I don’t think this camera is a Sony FX9 or Canon C300 Mark III competitor. Those are completely different types of cameras that are aimed at a specific market. Anyone who is currently shooting content with an FX9 or C300 Mark III is not going to be selling their camera to buy an URSA Mini Pro 12K.

In my opinion, the URSA Mini Pro 12K is more of a competitor to cameras from Kinefinity, Z Cam and RED. The options from Kinefinity and Z Cam are positioned as ‘affordable’ digital cinema cameras and they are sure to take a big hit from the Blackmagic. RED may well also take a hit with the release of this camera. However, I don’t think a lot of RED shooters will be selling their cameras to buy an URSA Mini Pro 12K either. Most RED shooters are firmly entrenched into the whole RED family and they are very loyal.
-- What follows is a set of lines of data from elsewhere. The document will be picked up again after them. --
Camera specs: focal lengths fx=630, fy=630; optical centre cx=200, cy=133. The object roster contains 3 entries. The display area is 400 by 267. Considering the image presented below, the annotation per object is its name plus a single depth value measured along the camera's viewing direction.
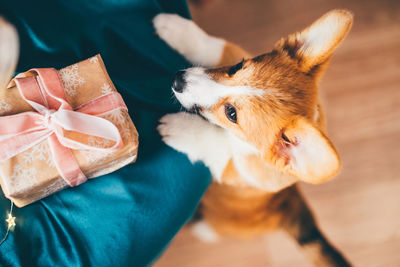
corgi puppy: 0.68
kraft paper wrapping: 0.61
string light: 0.64
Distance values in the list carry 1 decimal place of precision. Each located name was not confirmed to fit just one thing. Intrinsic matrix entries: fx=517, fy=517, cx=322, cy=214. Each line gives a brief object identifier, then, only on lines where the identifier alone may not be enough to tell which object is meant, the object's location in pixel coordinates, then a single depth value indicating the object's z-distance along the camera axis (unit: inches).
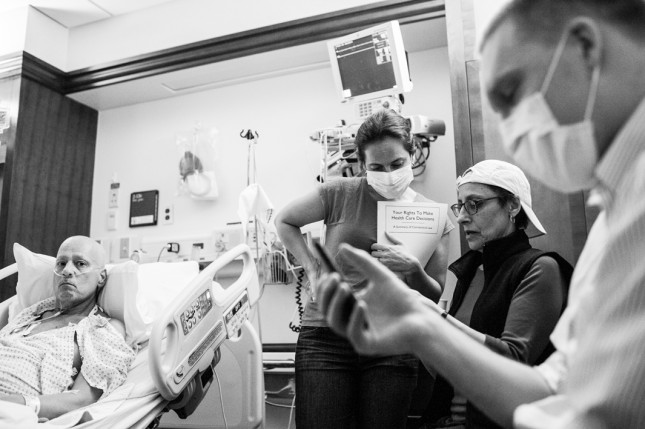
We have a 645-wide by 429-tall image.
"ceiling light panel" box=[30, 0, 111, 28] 141.7
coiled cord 113.8
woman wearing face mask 66.3
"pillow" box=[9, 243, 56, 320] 97.7
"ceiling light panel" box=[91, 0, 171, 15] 142.3
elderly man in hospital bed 74.3
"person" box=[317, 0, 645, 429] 22.2
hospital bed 66.2
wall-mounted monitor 99.9
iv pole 118.6
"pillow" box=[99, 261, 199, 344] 88.6
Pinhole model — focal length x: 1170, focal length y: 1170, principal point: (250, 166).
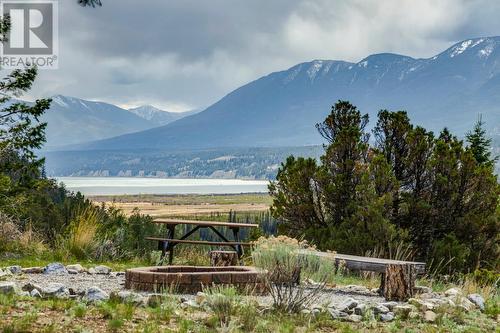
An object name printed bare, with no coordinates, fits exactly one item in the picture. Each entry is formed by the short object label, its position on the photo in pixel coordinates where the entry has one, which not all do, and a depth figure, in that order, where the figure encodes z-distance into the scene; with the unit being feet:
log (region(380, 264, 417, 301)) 55.70
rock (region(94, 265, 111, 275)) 65.61
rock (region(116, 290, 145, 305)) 44.08
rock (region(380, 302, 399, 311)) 49.05
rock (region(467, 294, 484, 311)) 53.19
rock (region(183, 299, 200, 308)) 44.63
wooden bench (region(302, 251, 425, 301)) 55.74
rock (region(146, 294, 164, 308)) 44.12
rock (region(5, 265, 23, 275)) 61.69
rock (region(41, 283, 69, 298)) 45.66
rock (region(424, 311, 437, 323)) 45.75
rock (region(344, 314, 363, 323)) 44.98
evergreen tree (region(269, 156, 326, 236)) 89.16
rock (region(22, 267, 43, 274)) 63.19
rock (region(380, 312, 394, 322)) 45.84
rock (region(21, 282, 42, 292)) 47.20
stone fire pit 52.88
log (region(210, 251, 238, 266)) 65.87
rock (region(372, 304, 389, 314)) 47.07
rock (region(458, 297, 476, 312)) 50.29
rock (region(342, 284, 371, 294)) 62.11
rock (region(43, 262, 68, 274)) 63.45
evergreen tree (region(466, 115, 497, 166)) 137.03
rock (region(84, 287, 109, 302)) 44.75
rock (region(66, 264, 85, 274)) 64.64
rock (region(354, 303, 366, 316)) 46.59
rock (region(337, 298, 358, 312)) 47.02
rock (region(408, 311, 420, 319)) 46.75
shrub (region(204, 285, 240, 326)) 40.47
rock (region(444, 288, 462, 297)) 56.40
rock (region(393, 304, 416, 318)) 46.54
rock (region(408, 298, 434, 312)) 48.39
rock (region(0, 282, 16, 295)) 44.59
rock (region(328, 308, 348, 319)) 45.40
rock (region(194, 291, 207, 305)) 45.56
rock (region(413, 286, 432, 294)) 58.78
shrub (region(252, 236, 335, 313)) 45.62
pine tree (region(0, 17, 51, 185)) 88.06
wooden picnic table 77.06
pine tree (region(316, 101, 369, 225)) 87.71
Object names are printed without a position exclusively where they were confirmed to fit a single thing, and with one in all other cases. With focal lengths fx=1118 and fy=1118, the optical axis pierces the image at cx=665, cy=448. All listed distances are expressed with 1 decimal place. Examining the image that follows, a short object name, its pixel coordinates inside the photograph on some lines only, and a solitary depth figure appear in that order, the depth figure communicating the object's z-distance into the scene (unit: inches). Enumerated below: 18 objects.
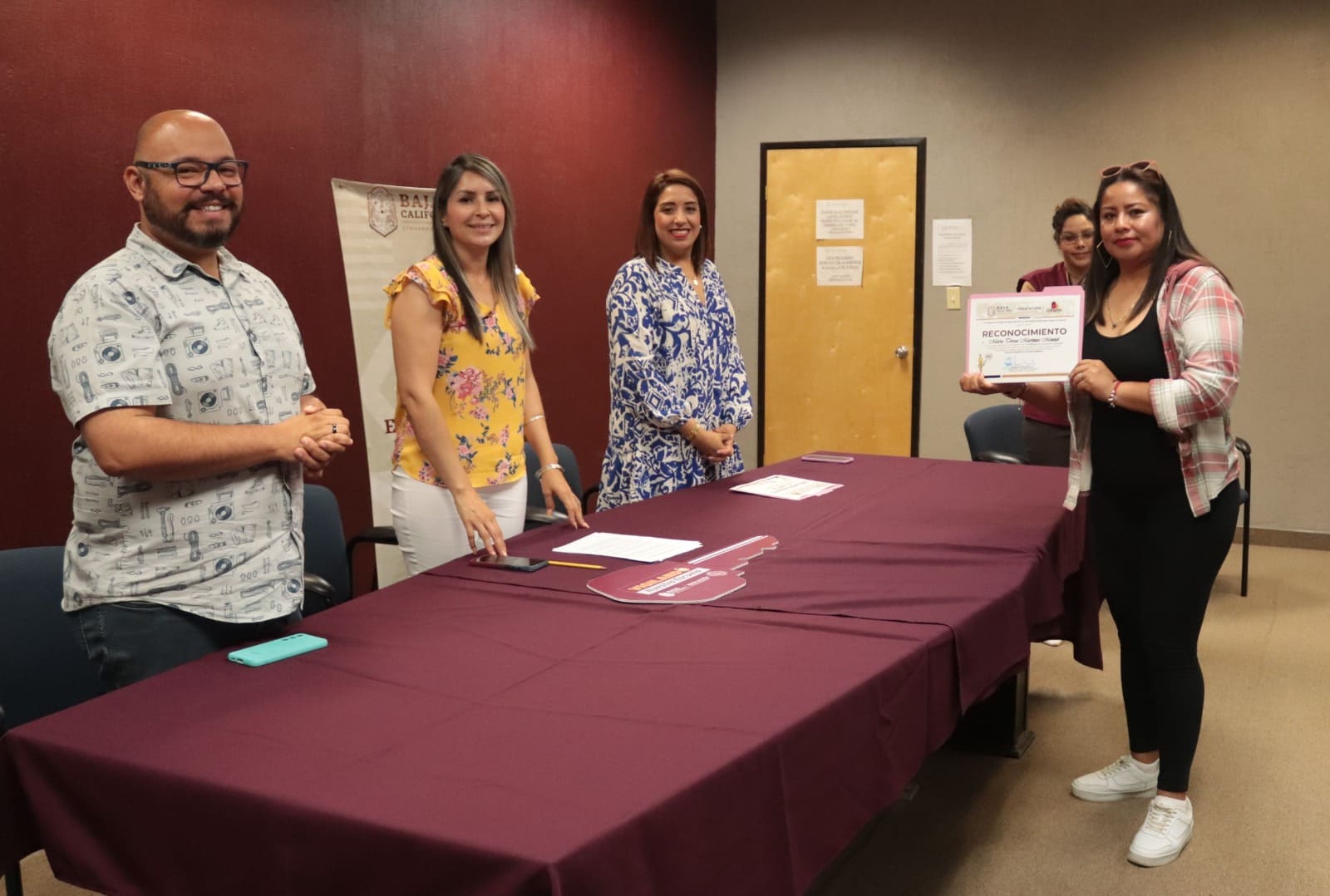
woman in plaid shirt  91.7
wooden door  247.6
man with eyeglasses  65.9
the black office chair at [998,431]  173.8
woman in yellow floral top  96.1
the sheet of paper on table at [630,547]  91.3
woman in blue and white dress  123.4
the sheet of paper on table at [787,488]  119.6
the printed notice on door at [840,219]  250.4
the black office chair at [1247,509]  181.8
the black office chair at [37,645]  83.7
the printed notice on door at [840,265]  251.6
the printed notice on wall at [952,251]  242.7
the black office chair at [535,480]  133.5
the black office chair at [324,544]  112.3
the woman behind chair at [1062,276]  156.5
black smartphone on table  86.0
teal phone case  65.1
Look, apart from being somewhat niche, I really like what Blackmagic has done with the URSA Mini Pro 12K. While I’m not the biggest fan of the design and form factor, you have to give them credit where credit is due. They haven’t just followed everyone else, they have run their own race and gone down their own path. It is always a risk when you forge your own path, and Blackmagic has stumbled and fallen on occasion, but they keep getting up and moving forward.

As always, the proof will be in the pudding and just how the camera performs out in the real world will be interesting to see. The impressive specifications on paper need to translate over to actual performance.

Forget about the 12K, but look deeper into what Blackmagic has done here. There is a lot of great innovation that has gone into this camera.